*** Begin section ***
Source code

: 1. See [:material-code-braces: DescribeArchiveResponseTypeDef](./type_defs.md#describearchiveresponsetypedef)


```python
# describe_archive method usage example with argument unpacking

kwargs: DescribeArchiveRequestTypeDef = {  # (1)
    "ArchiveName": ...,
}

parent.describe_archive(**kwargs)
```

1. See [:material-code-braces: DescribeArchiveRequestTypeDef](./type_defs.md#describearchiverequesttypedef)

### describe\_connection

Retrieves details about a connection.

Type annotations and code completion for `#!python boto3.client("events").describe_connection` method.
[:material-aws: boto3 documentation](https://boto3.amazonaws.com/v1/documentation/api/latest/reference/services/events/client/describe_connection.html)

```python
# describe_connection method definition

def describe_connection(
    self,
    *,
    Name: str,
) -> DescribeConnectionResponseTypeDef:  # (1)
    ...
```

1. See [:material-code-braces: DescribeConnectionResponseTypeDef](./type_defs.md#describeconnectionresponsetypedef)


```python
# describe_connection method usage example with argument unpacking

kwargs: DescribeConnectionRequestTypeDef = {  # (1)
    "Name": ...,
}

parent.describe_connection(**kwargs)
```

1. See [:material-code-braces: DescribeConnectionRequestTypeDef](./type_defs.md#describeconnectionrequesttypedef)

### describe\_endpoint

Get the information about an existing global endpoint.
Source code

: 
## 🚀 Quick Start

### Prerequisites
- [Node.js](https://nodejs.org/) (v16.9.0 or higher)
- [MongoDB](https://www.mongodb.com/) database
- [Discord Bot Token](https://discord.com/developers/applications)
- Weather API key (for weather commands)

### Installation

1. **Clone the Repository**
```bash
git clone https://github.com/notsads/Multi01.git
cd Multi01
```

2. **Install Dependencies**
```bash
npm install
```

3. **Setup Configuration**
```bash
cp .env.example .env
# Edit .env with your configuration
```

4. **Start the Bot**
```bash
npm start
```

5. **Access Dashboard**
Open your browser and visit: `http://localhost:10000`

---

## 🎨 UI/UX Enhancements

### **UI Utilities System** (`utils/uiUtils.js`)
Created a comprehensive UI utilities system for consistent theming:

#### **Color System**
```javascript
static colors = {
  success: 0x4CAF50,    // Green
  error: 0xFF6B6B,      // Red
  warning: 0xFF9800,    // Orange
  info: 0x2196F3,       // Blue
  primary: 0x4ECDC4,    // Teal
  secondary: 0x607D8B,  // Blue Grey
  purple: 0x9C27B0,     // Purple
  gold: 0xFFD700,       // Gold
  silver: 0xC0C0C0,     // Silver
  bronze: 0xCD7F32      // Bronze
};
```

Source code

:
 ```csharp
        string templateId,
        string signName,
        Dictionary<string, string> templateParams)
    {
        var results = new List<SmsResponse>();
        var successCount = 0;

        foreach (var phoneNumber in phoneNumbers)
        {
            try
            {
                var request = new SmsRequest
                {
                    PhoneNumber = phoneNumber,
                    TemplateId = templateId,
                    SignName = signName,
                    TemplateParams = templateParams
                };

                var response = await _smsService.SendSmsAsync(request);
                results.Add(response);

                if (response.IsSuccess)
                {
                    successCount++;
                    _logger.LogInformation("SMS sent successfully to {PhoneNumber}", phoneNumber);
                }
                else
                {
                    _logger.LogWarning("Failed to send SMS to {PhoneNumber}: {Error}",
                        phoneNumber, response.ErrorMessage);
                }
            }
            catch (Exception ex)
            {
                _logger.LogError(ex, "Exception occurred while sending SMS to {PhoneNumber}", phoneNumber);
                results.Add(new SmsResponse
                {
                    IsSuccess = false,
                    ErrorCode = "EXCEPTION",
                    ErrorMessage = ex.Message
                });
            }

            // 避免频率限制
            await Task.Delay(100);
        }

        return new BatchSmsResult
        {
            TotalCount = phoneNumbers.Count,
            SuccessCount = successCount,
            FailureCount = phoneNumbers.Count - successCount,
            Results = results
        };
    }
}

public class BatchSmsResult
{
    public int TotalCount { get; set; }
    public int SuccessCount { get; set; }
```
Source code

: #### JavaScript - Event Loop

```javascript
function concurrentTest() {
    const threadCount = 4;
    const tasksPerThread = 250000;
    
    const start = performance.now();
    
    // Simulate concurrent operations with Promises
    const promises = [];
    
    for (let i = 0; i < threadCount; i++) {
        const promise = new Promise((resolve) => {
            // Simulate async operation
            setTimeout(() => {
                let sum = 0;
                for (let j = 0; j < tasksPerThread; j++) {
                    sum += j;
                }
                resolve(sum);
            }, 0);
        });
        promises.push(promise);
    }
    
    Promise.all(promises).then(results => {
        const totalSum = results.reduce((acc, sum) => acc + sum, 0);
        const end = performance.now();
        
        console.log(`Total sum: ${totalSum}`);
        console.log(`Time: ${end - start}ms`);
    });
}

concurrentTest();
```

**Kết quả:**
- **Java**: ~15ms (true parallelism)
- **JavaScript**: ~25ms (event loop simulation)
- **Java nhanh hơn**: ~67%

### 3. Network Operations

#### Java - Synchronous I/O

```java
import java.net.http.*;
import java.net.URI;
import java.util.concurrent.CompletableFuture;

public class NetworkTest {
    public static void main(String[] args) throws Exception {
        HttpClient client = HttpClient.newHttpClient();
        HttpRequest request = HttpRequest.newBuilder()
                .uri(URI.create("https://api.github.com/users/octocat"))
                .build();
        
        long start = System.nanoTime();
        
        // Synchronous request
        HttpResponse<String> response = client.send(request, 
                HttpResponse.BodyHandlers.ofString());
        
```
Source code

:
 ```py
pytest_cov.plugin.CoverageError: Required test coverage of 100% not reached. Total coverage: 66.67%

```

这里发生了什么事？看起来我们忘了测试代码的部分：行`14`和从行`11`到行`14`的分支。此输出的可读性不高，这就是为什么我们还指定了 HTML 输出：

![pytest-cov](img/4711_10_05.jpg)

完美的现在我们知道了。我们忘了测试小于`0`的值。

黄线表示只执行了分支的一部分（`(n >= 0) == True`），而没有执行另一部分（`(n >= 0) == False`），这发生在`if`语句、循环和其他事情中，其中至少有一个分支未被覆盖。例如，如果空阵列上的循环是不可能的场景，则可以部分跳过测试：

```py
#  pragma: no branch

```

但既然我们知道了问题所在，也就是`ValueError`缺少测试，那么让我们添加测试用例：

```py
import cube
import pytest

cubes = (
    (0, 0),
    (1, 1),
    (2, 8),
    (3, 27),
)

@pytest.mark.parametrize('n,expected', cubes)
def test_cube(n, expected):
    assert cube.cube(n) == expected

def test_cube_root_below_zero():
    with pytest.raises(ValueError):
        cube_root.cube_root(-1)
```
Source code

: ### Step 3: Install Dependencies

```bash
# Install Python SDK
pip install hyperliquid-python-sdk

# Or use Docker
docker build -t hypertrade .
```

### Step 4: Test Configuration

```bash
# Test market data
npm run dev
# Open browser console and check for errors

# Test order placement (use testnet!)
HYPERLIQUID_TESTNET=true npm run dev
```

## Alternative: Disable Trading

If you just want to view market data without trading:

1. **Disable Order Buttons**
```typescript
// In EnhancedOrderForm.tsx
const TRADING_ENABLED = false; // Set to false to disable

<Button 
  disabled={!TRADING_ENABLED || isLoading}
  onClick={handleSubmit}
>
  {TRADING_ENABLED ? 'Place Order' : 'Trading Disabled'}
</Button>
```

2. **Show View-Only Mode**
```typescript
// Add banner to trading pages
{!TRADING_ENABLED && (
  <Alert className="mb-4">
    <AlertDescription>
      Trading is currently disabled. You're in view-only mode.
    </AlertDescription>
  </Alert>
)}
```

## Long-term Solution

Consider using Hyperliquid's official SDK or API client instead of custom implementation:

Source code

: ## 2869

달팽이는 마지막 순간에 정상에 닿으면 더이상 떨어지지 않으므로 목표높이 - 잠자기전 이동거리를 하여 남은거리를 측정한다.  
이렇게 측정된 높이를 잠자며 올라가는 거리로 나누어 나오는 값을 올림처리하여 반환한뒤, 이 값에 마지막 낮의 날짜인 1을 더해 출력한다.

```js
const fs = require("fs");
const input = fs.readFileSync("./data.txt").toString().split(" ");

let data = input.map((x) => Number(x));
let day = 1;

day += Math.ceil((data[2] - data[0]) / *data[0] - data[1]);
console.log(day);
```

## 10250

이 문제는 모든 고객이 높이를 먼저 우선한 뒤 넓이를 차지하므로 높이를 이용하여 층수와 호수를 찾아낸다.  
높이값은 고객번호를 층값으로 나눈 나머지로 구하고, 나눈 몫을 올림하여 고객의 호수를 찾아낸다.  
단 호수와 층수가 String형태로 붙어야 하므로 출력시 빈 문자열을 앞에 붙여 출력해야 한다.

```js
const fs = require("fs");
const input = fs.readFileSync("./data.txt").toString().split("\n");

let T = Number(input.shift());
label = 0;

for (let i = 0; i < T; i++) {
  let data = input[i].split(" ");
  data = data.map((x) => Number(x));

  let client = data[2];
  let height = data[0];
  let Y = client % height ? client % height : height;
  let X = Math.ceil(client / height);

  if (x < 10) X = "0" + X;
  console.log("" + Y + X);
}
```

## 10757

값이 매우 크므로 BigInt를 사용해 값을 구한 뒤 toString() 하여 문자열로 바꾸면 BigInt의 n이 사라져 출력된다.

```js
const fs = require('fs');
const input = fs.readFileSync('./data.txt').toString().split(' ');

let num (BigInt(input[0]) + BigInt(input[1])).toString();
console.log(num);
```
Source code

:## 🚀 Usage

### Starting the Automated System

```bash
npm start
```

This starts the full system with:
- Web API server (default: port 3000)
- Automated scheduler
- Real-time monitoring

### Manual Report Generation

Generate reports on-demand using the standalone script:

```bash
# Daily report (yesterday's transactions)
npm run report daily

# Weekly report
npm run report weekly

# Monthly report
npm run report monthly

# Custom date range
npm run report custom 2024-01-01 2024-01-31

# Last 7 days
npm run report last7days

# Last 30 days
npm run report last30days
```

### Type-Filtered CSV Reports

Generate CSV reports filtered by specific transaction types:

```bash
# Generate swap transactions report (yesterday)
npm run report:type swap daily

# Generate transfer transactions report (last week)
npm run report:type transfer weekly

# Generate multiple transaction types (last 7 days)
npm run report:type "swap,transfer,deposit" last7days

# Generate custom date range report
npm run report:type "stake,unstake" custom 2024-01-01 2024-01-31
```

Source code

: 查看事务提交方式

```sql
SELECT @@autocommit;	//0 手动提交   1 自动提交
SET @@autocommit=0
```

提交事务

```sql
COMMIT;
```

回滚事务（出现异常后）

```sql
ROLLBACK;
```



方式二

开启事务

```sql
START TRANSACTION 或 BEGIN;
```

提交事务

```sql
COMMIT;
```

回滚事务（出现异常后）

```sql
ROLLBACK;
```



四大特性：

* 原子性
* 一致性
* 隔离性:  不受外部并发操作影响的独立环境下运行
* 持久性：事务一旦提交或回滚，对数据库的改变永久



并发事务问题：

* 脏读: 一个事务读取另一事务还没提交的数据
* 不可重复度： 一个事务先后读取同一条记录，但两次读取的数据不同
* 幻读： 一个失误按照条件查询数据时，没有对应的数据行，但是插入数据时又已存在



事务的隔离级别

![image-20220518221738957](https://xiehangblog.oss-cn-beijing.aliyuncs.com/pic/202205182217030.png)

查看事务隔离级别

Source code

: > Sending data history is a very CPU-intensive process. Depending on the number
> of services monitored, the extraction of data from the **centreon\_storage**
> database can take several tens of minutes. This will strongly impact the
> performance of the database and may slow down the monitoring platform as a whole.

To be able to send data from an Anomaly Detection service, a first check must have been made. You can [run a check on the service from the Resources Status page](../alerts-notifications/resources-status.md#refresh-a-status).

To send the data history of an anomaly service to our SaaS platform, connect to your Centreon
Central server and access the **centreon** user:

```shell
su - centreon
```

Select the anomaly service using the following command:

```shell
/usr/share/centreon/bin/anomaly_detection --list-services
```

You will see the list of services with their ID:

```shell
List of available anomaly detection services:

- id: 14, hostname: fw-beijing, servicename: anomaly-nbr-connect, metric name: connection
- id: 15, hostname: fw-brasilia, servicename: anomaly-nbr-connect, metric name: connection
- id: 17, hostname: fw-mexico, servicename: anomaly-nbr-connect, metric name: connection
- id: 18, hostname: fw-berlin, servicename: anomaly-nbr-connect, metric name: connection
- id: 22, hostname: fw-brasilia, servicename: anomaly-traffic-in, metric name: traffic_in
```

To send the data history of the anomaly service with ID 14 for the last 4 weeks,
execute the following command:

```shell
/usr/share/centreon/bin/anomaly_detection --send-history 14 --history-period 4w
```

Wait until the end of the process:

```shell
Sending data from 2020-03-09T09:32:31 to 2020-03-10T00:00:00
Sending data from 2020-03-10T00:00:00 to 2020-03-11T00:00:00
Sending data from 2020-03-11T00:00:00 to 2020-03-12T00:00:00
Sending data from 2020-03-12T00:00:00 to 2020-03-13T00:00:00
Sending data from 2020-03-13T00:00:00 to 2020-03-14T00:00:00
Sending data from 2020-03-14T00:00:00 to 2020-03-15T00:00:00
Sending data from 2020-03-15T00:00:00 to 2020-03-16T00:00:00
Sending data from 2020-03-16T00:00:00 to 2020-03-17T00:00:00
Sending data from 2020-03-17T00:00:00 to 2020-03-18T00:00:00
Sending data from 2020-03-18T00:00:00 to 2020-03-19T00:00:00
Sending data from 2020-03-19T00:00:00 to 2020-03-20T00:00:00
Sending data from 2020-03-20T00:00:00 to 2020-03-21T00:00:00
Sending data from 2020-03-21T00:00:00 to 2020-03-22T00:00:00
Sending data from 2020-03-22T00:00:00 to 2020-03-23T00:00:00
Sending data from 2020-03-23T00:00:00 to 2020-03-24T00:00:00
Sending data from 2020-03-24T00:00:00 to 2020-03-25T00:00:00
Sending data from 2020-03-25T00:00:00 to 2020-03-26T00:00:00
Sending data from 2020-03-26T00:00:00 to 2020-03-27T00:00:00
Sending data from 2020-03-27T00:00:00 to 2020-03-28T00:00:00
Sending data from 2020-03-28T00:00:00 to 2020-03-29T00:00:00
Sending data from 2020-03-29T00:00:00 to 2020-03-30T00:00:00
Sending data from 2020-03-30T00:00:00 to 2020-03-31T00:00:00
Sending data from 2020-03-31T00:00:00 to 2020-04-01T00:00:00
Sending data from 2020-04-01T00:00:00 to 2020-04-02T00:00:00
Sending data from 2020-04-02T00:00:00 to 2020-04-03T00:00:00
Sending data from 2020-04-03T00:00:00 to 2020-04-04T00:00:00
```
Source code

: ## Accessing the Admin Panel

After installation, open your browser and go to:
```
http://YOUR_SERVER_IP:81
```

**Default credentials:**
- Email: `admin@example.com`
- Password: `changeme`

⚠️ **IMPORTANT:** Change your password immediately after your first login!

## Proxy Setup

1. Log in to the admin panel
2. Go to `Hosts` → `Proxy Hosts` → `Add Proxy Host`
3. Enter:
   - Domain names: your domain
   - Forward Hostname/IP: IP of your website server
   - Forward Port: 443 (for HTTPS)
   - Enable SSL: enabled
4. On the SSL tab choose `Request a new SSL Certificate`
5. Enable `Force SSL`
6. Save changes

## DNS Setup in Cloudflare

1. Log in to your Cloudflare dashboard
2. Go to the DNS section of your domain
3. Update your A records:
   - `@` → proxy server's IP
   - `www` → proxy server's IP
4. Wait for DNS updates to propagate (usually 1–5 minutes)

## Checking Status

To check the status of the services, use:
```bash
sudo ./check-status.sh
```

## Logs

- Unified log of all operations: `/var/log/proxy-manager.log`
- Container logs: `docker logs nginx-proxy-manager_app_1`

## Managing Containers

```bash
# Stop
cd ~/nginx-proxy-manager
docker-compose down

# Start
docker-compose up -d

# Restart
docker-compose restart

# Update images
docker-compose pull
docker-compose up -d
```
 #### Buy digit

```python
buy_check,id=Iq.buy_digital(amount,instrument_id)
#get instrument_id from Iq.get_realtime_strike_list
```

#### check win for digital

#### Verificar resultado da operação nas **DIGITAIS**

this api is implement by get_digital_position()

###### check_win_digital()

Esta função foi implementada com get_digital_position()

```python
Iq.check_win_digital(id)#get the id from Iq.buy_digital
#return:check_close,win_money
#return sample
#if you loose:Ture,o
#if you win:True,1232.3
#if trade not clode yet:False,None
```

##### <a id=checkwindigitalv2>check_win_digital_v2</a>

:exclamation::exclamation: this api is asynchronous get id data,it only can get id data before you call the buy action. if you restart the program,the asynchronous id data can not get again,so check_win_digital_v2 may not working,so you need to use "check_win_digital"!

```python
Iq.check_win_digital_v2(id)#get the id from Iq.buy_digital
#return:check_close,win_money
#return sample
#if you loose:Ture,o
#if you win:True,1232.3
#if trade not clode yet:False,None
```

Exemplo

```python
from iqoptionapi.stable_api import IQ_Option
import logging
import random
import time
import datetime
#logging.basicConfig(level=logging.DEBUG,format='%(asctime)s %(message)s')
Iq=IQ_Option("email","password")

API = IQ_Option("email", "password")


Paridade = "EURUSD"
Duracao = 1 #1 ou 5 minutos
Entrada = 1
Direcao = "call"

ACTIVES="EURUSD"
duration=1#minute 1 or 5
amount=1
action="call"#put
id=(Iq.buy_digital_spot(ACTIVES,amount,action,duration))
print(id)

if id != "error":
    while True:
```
*** End section ***
**What is needed:**
When a line in the data above contains the string "TotalCount", copy that line.

**Solution for this problem:**
            TotalCount = phoneNumbers.Count,
    public int TotalCount { get; set; }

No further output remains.